2) Each player has three “movement points” at the start of his or her turn. Each action in the game costs a certain number of movement points. To turn over a tile and move there costs one movement point (Note: players must move to the tile they turn over). To search a building costs two movement points. Building a treehouse costs three movement points.

3) Players may only move to adjacent tiles (no diagonal movement). They can also travel over tiles that have already been overturned; moving one tile costs one movement point.

4) Treehouses cost five wood to build. Players collect wood by searching buildings, and a die roll determines how much wood is found. Buildings may only be searched once, and they can be searched from the ground level or from the rooftop.

5) Treehouses built on ground-level trees are worth one “victory point,” while those built on trees on top of buildings are worth two victory points.

6) To climb up to a rooftop, players must first move to a “ruins” tile, which acts as a staircase. To climb down from the top of the building, players must return to the ruins tile. If two buildings are adjacent to one another, players may travel from rooftop to rooftop. However, players cannot search adjacent tiles from a rooftop, and must return to the ground first. Note: not all rooftops will be accessible, as ruins tiles are distributed randomly.

7) Certain tiles have special meaning, as illustrated above.

8) The game is over when the last tile is overturned, and the player with the most victory points wins.

Get ready for pictures of the game in action!


The illustrious newton64 considers his next move.


Me and Freckle chart a course to victory.


Funfact: that “Beer Doctor 1979″ pin in the background is actually from 1979. Props, newton.


Twee and Spider in an epic battle royale to the death.


Overturned tokens denote searched buildings. Eventually we switched those out for coins, which held down the tiles.
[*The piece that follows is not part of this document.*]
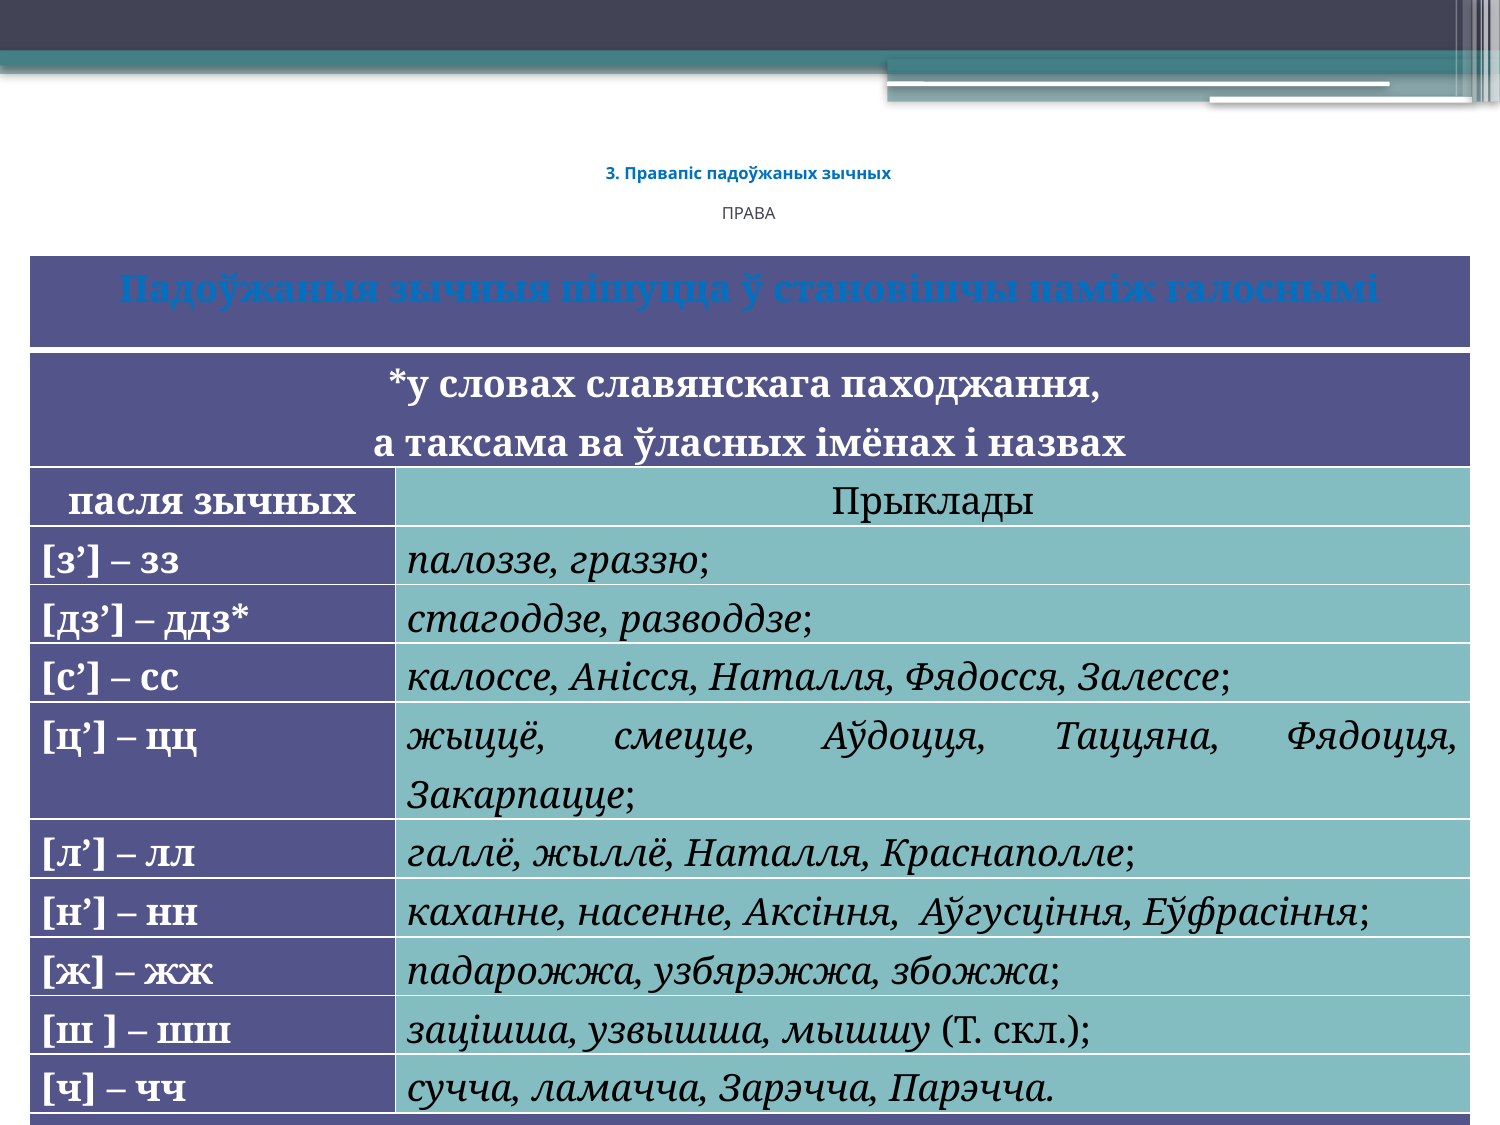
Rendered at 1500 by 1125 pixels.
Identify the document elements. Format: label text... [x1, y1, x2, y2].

Also, there’s an OCD bonus: the treehouse tokens actually align with the tree art.


Pradeep watches anxiously as I go mad with power.

If you’re feeling bored, or feeling like celebrating Canada Day by cutting out a bunch of little paper shapes, a pdf of the game is available here. If you happen to play it, don’t hesitate to let me know what you thought, party people.

5 Responses to “Paper Treehouse”

  1. newton64 Says:

    I am indeed the illustriest.

    Nice chapeau.

  2. activationensues Says:

    I am going to play the heck out of this game tonight… tomorrow… sometime soon. ASSEMBLE TECHIE TEAM ALPHA!

  3. Ivy Says:

    @activationensues: I hope you enjoy it! One thing I don’t think I mentioned anywhere is that once you’ve climbed to the roof of a building, you can hop to any adjacent buildings as well. You’ll still need to go back to the ruins (basically a ladder) to climb down though.

    And, what else…you can search buildings from ground level, and you never move diagonally in this game. Let me know if any other issues come up! A lot of this stuff, I had to resolve on the fly.

    And @newton64: It is indeed un bon chapeau. It is the bonnest.

  4. sfllaw Says:

    I feel a little silly asking, but where are the rules?

  5. Ivy Says:

    Boogie on over to the link in the first paragraph. I think it covers everything you need to know. I should probably type something up though.

    Edit: Rules added to post, check ‘em on out.